■ Work instruction ■
If a line in the records below contains the word "report", return that line.

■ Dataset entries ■
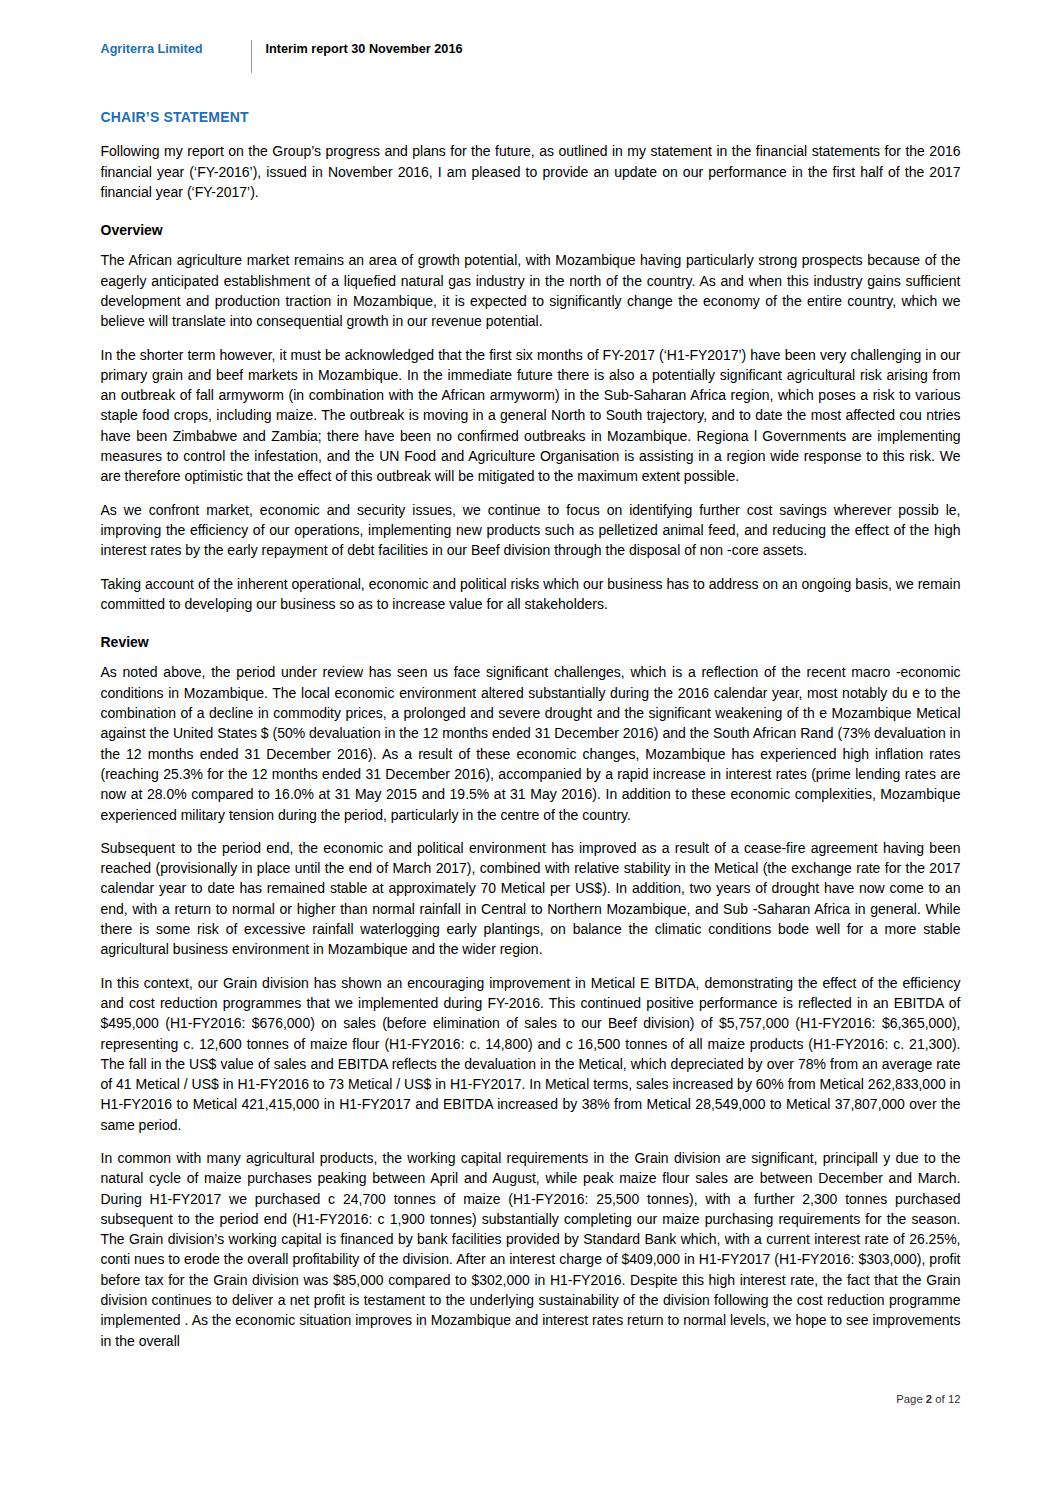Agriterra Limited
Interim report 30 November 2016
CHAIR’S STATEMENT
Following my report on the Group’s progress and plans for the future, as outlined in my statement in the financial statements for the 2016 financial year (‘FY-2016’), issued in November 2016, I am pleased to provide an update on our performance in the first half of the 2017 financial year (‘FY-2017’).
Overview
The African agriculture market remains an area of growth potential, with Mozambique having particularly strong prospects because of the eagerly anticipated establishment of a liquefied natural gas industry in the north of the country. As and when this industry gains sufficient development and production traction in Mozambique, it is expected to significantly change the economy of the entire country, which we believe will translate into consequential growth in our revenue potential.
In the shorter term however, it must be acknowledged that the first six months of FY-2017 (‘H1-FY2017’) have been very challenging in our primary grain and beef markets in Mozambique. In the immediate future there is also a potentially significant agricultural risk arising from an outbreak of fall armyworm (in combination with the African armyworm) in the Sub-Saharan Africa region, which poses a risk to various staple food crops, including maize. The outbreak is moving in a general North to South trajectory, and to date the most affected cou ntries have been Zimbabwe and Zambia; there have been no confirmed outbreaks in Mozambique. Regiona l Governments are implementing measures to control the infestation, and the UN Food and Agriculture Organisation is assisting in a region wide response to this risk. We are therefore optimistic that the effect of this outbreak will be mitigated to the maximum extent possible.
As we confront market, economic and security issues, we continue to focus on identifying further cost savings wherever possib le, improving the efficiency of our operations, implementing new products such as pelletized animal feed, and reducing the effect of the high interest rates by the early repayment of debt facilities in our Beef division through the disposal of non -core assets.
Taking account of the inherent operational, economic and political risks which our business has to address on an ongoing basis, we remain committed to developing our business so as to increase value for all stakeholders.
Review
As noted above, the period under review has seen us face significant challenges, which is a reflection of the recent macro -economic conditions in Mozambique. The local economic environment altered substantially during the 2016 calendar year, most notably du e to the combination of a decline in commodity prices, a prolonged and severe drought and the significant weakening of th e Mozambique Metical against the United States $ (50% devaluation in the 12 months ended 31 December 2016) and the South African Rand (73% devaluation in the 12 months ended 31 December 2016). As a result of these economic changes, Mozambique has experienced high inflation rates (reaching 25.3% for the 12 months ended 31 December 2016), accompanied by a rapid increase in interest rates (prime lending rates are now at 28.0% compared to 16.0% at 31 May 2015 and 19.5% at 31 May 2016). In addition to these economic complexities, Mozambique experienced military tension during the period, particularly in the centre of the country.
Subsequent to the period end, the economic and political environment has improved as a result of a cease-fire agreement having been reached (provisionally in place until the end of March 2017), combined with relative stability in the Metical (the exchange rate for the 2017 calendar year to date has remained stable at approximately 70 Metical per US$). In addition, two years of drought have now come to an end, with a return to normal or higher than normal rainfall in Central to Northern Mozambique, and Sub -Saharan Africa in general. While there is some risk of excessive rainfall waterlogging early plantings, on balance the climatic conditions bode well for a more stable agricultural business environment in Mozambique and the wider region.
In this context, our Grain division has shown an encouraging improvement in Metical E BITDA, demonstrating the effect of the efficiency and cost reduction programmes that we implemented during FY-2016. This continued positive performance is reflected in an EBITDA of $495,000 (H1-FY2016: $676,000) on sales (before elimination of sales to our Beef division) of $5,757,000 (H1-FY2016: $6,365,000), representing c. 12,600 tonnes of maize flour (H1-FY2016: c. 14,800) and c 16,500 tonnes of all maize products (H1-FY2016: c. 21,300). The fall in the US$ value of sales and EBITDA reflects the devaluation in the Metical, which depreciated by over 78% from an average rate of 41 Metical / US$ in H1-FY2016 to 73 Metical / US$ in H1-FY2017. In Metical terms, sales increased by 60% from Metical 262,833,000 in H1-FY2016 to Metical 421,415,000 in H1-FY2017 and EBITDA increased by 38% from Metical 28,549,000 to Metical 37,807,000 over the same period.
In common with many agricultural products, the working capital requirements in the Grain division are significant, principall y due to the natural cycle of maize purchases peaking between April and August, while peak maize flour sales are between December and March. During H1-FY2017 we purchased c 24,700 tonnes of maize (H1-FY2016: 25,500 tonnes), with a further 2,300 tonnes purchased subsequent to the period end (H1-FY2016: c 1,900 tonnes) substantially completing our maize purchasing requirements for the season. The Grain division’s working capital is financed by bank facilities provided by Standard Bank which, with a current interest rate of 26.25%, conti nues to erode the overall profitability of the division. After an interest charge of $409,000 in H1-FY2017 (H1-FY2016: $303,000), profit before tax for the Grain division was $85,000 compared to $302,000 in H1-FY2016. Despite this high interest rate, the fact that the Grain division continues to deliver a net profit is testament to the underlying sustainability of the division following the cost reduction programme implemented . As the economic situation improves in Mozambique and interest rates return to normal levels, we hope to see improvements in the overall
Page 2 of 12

■ Response box ■
Interim report 30 November 2016
Following my report on the Group’s progress and plans for the future, as outlined in my statement in the financial statements for the 2016 financial year (‘FY-2016’), issued in November 2016, I am pleased to provide an update on our performance in the first half of the 2017 financial year (‘FY-2017’).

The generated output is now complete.